## DATA EXCERPTS
★ ★ ★ ★ ★ ★ ★

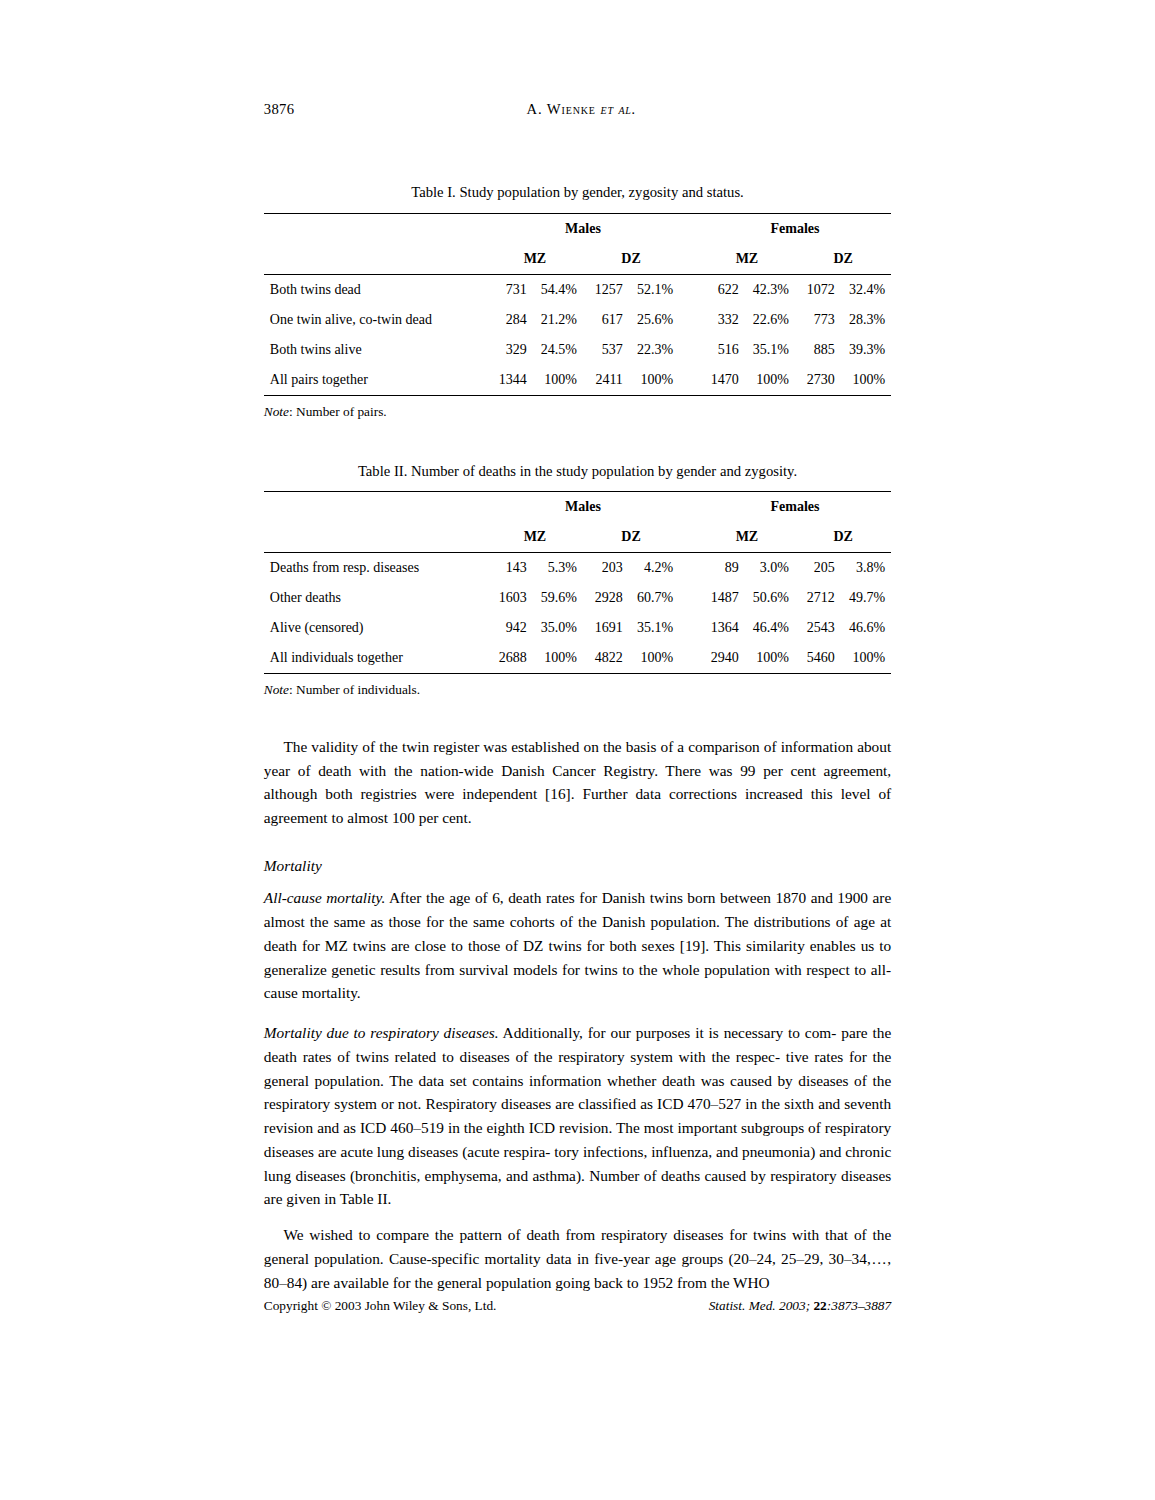3876
A. Wienke et al.
Table I. Study population by gender, zygosity and status.
| | Males | | Females |
| --- | --- | --- | --- |
| | MZ | DZ | | MZ | DZ |
| Both twins dead | 731 | 54.4% | 1257 | 52.1% | | 622 | 42.3% | 1072 | 32.4% |
| One twin alive, co-twin dead | 284 | 21.2% | 617 | 25.6% | | 332 | 22.6% | 773 | 28.3% |
| Both twins alive | 329 | 24.5% | 537 | 22.3% | | 516 | 35.1% | 885 | 39.3% |
| All pairs together | 1344 | 100% | 2411 | 100% | | 1470 | 100% | 2730 | 100% |
Note: Number of pairs.
Table II. Number of deaths in the study population by gender and zygosity.
| | Males | | Females |
| --- | --- | --- | --- |
| | MZ | DZ | | MZ | DZ |
| Deaths from resp. diseases | 143 | 5.3% | 203 | 4.2% | | 89 | 3.0% | 205 | 3.8% |
| Other deaths | 1603 | 59.6% | 2928 | 60.7% | | 1487 | 50.6% | 2712 | 49.7% |
| Alive (censored) | 942 | 35.0% | 1691 | 35.1% | | 1364 | 46.4% | 2543 | 46.6% |
| All individuals together | 2688 | 100% | 4822 | 100% | | 2940 | 100% | 5460 | 100% |
Note: Number of individuals.
The validity of the twin register was established on the basis of a comparison of information about year of death with the nation-wide Danish Cancer Registry. There was 99 per cent agreement, although both registries were independent [16]. Further data corrections increased this level of agreement to almost 100 per cent.
Mortality
All-cause mortality. After the age of 6, death rates for Danish twins born between 1870 and 1900 are almost the same as those for the same cohorts of the Danish population. The distributions of age at death for MZ twins are close to those of DZ twins for both sexes [19]. This similarity enables us to generalize genetic results from survival models for twins to the whole population with respect to all-cause mortality.
Mortality due to respiratory diseases. Additionally, for our purposes it is necessary to com- pare the death rates of twins related to diseases of the respiratory system with the respec- tive rates for the general population. The data set contains information whether death was caused by diseases of the respiratory system or not. Respiratory diseases are classified as ICD 470–527 in the sixth and seventh revision and as ICD 460–519 in the eighth ICD revision. The most important subgroups of respiratory diseases are acute lung diseases (acute respira- tory infections, influenza, and pneumonia) and chronic lung diseases (bronchitis, emphysema, and asthma). Number of deaths caused by respiratory diseases are given in Table II.
We wished to compare the pattern of death from respiratory diseases for twins with that of the general population. Cause-specific mortality data in five-year age groups (20–24, 25–29, 30–34, . . . , 80–84) are available for the general population going back to 1952 from the WHO
Copyright © 2003 John Wiley & Sons, Ltd.
Statist. Med. 2003; 22:3873–3887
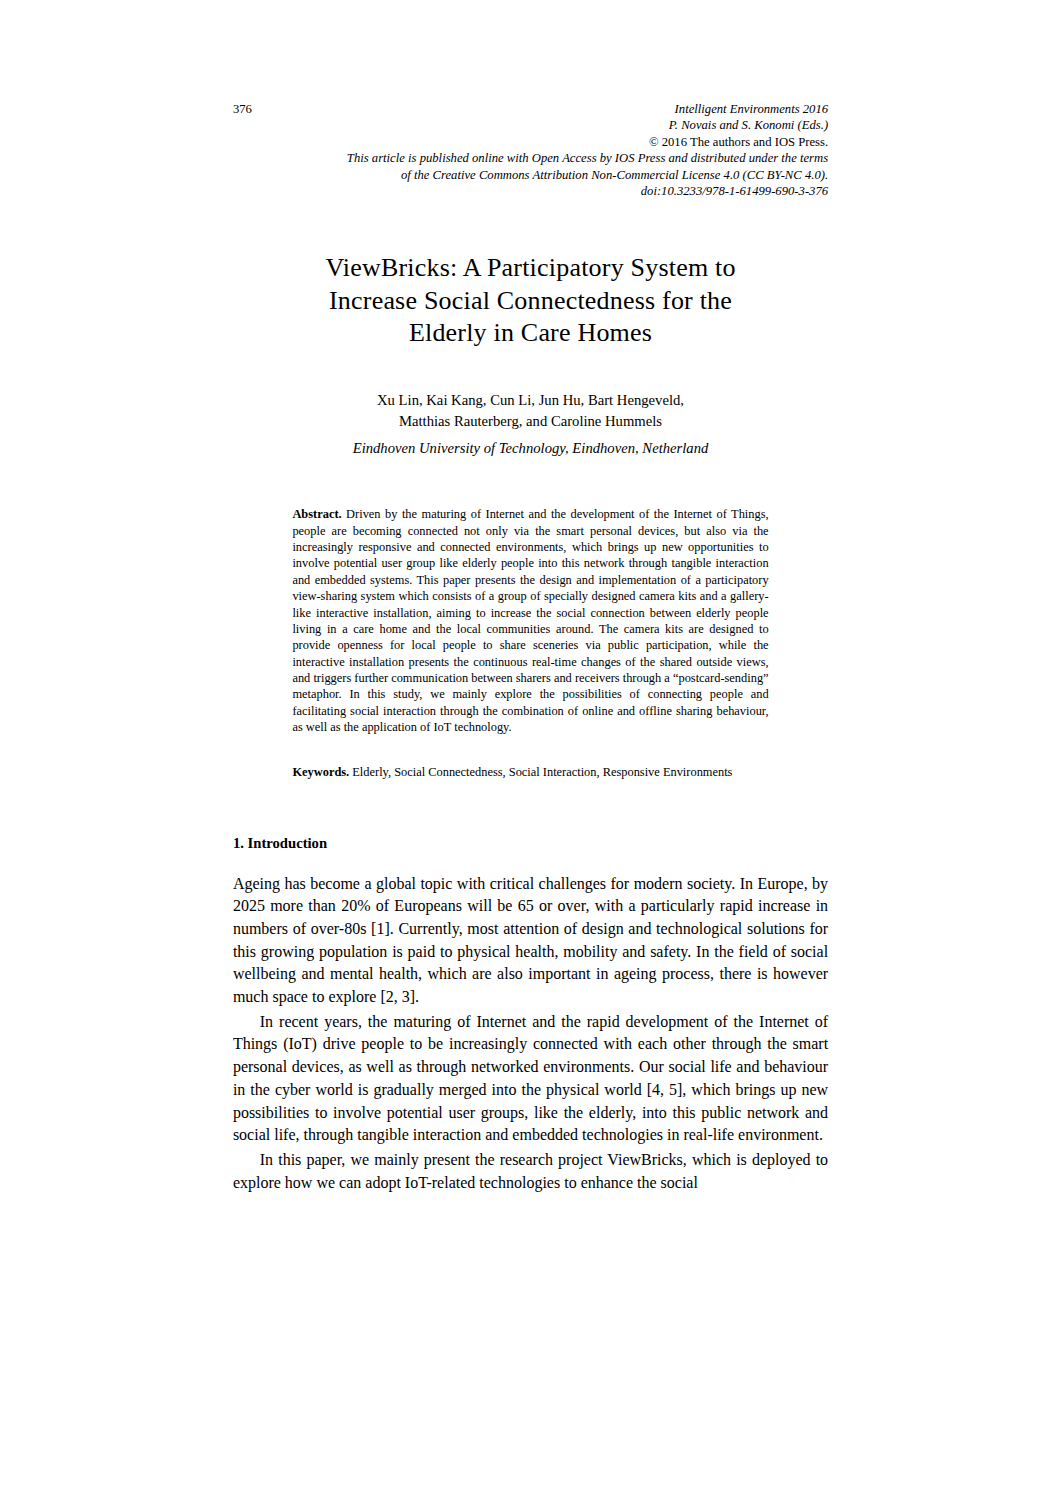376
Intelligent Environments 2016
P. Novais and S. Konomi (Eds.)
© 2016 The authors and IOS Press.
This article is published online with Open Access by IOS Press and distributed under the terms
of the Creative Commons Attribution Non-Commercial License 4.0 (CC BY-NC 4.0).
doi:10.3233/978-1-61499-690-3-376
ViewBricks: A Participatory System to
Increase Social Connectedness for the
Elderly in Care Homes
Xu Lin, Kai Kang, Cun Li, Jun Hu, Bart Hengeveld,
Matthias Rauterberg, and Caroline Hummels
Eindhoven University of Technology, Eindhoven, Netherland
Abstract. Driven by the maturing of Internet and the development of the Internet of Things, people are becoming connected not only via the smart personal devices, but also via the increasingly responsive and connected environments, which brings up new opportunities to involve potential user group like elderly people into this network through tangible interaction and embedded systems. This paper presents the design and implementation of a participatory view-sharing system which consists of a group of specially designed camera kits and a gallery-like interactive installation, aiming to increase the social connection between elderly people living in a care home and the local communities around. The camera kits are designed to provide openness for local people to share sceneries via public participation, while the interactive installation presents the continuous real-time changes of the shared outside views, and triggers further communication between sharers and receivers through a “postcard-sending” metaphor. In this study, we mainly explore the possibilities of connecting people and facilitating social interaction through the combination of online and offline sharing behaviour, as well as the application of IoT technology.
Keywords. Elderly, Social Connectedness, Social Interaction, Responsive Environments
1. Introduction
Ageing has become a global topic with critical challenges for modern society. In Europe, by 2025 more than 20% of Europeans will be 65 or over, with a particularly rapid increase in numbers of over-80s [1]. Currently, most attention of design and technological solutions for this growing population is paid to physical health, mobility and safety. In the field of social wellbeing and mental health, which are also important in ageing process, there is however much space to explore [2, 3].
In recent years, the maturing of Internet and the rapid development of the Internet of Things (IoT) drive people to be increasingly connected with each other through the smart personal devices, as well as through networked environments. Our social life and behaviour in the cyber world is gradually merged into the physical world [4, 5], which brings up new possibilities to involve potential user groups, like the elderly, into this public network and social life, through tangible interaction and embedded technologies in real-life environment.
In this paper, we mainly present the research project ViewBricks, which is deployed to explore how we can adopt IoT-related technologies to enhance the social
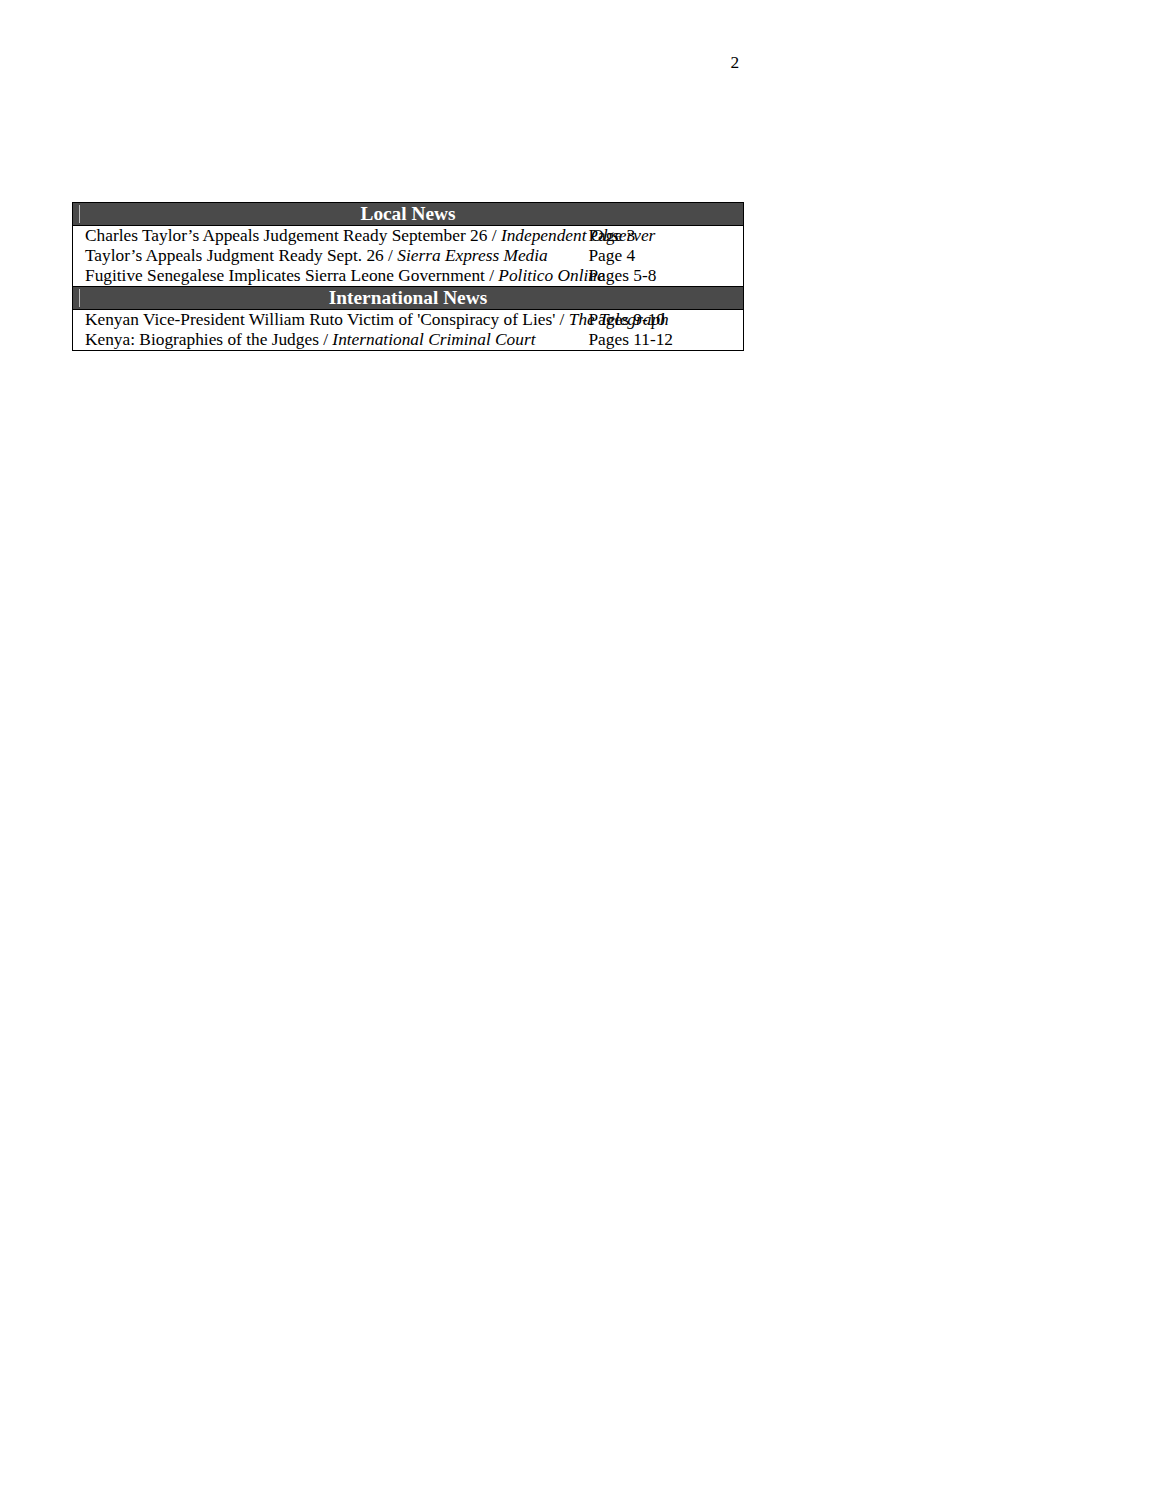2
| Local News |
| Charles Taylor’s Appeals Judgement Ready September 26 / Independent Observer | Page 3 |
| Taylor’s Appeals Judgment Ready Sept. 26 / Sierra Express Media | Page 4 |
| Fugitive Senegalese Implicates Sierra Leone Government / Politico Online | Pages 5-8 |
| International News |
| Kenyan Vice-President William Ruto Victim of 'Conspiracy of Lies' / The Telegraph | Pages 9-10 |
| Kenya: Biographies of the Judges / International Criminal Court | Pages 11-12 |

★ ★ ★ ★ ★ ★ ★

## THE PROBLEM
Reproduce the material word for word, minus the images.

## EXERCISE RESULT
3876
A. Wienke et al.
Table I. Study population by gender, zygosity and status.
| | Males | | Females |
| --- | --- | --- | --- |
| | MZ | DZ | | MZ | DZ |
| Both twins dead | 731 | 54.4% | 1257 | 52.1% | | 622 | 42.3% | 1072 | 32.4% |
| One twin alive, co-twin dead | 284 | 21.2% | 617 | 25.6% | | 332 | 22.6% | 773 | 28.3% |
| Both twins alive | 329 | 24.5% | 537 | 22.3% | | 516 | 35.1% | 885 | 39.3% |
| All pairs together | 1344 | 100% | 2411 | 100% | | 1470 | 100% | 2730 | 100% |
Note: Number of pairs.
Table II. Number of deaths in the study population by gender and zygosity.
| | Males | | Females |
| --- | --- | --- | --- |
| | MZ | DZ | | MZ | DZ |
| Deaths from resp. diseases | 143 | 5.3% | 203 | 4.2% | | 89 | 3.0% | 205 | 3.8% |
| Other deaths | 1603 | 59.6% | 2928 | 60.7% | | 1487 | 50.6% | 2712 | 49.7% |
| Alive (censored) | 942 | 35.0% | 1691 | 35.1% | | 1364 | 46.4% | 2543 | 46.6% |
| All individuals together | 2688 | 100% | 4822 | 100% | | 2940 | 100% | 5460 | 100% |
Note: Number of individuals.
The validity of the twin register was established on the basis of a comparison of information about year of death with the nation-wide Danish Cancer Registry. There was 99 per cent agreement, although both registries were independent [16]. Further data corrections increased this level of agreement to almost 100 per cent.
Mortality
All-cause mortality. After the age of 6, death rates for Danish twins born between 1870 and 1900 are almost the same as those for the same cohorts of the Danish population. The distributions of age at death for MZ twins are close to those of DZ twins for both sexes [19]. This similarity enables us to generalize genetic results from survival models for twins to the whole population with respect to all-cause mortality.
Mortality due to respiratory diseases. Additionally, for our purposes it is necessary to com- pare the death rates of twins related to diseases of the respiratory system with the respec- tive rates for the general population. The data set contains information whether death was caused by diseases of the respiratory system or not. Respiratory diseases are classified as ICD 470–527 in the sixth and seventh revision and as ICD 460–519 in the eighth ICD revision. The most important subgroups of respiratory diseases are acute lung diseases (acute respira- tory infections, influenza, and pneumonia) and chronic lung diseases (bronchitis, emphysema, and asthma). Number of deaths caused by respiratory diseases are given in Table II.
We wished to compare the pattern of death from respiratory diseases for twins with that of the general population. Cause-specific mortality data in five-year age groups (20–24, 25–29, 30–34, . . . , 80–84) are available for the general population going back to 1952 from the WHO
Copyright © 2003 John Wiley & Sons, Ltd.
Statist. Med. 2003; 22:3873–3887
376
Intelligent Environments 2016
P. Novais and S. Konomi (Eds.)
© 2016 The authors and IOS Press.
This article is published online with Open Access by IOS Press and distributed under the terms
of the Creative Commons Attribution Non-Commercial License 4.0 (CC BY-NC 4.0).
doi:10.3233/978-1-61499-690-3-376
ViewBricks: A Participatory System to
Increase Social Connectedness for the
Elderly in Care Homes
Xu Lin, Kai Kang, Cun Li, Jun Hu, Bart Hengeveld,
Matthias Rauterberg, and Caroline Hummels
Eindhoven University of Technology, Eindhoven, Netherland
Abstract. Driven by the maturing of Internet and the development of the Internet of Things, people are becoming connected not only via the smart personal devices, but also via the increasingly responsive and connected environments, which brings up new opportunities to involve potential user group like elderly people into this network through tangible interaction and embedded systems. This paper presents the design and implementation of a participatory view-sharing system which consists of a group of specially designed camera kits and a gallery-like interactive installation, aiming to increase the social connection between elderly people living in a care home and the local communities around. The camera kits are designed to provide openness for local people to share sceneries via public participation, while the interactive installation presents the continuous real-time changes of the shared outside views, and triggers further communication between sharers and receivers through a “postcard-sending” metaphor. In this study, we mainly explore the possibilities of connecting people and facilitating social interaction through the combination of online and offline sharing behaviour, as well as the application of IoT technology.
Keywords. Elderly, Social Connectedness, Social Interaction, Responsive Environments
1. Introduction
Ageing has become a global topic with critical challenges for modern society. In Europe, by 2025 more than 20% of Europeans will be 65 or over, with a particularly rapid increase in numbers of over-80s [1]. Currently, most attention of design and technological solutions for this growing population is paid to physical health, mobility and safety. In the field of social wellbeing and mental health, which are also important in ageing process, there is however much space to explore [2, 3].
In recent years, the maturing of Internet and the rapid development of the Internet of Things (IoT) drive people to be increasingly connected with each other through the smart personal devices, as well as through networked environments. Our social life and behaviour in the cyber world is gradually merged into the physical world [4, 5], which brings up new possibilities to involve potential user groups, like the elderly, into this public network and social life, through tangible interaction and embedded technologies in real-life environment.
In this paper, we mainly present the research project ViewBricks, which is deployed to explore how we can adopt IoT-related technologies to enhance the social
2
| Local News |
| Charles Taylor’s Appeals Judgement Ready September 26 / Independent Observer | Page 3 |
| Taylor’s Appeals Judgment Ready Sept. 26 / Sierra Express Media | Page 4 |
| Fugitive Senegalese Implicates Sierra Leone Government / Politico Online | Pages 5-8 |
| International News |
| Kenyan Vice-President William Ruto Victim of 'Conspiracy of Lies' / The Telegraph | Pages 9-10 |
| Kenya: Biographies of the Judges / International Criminal Court | Pages 11-12 |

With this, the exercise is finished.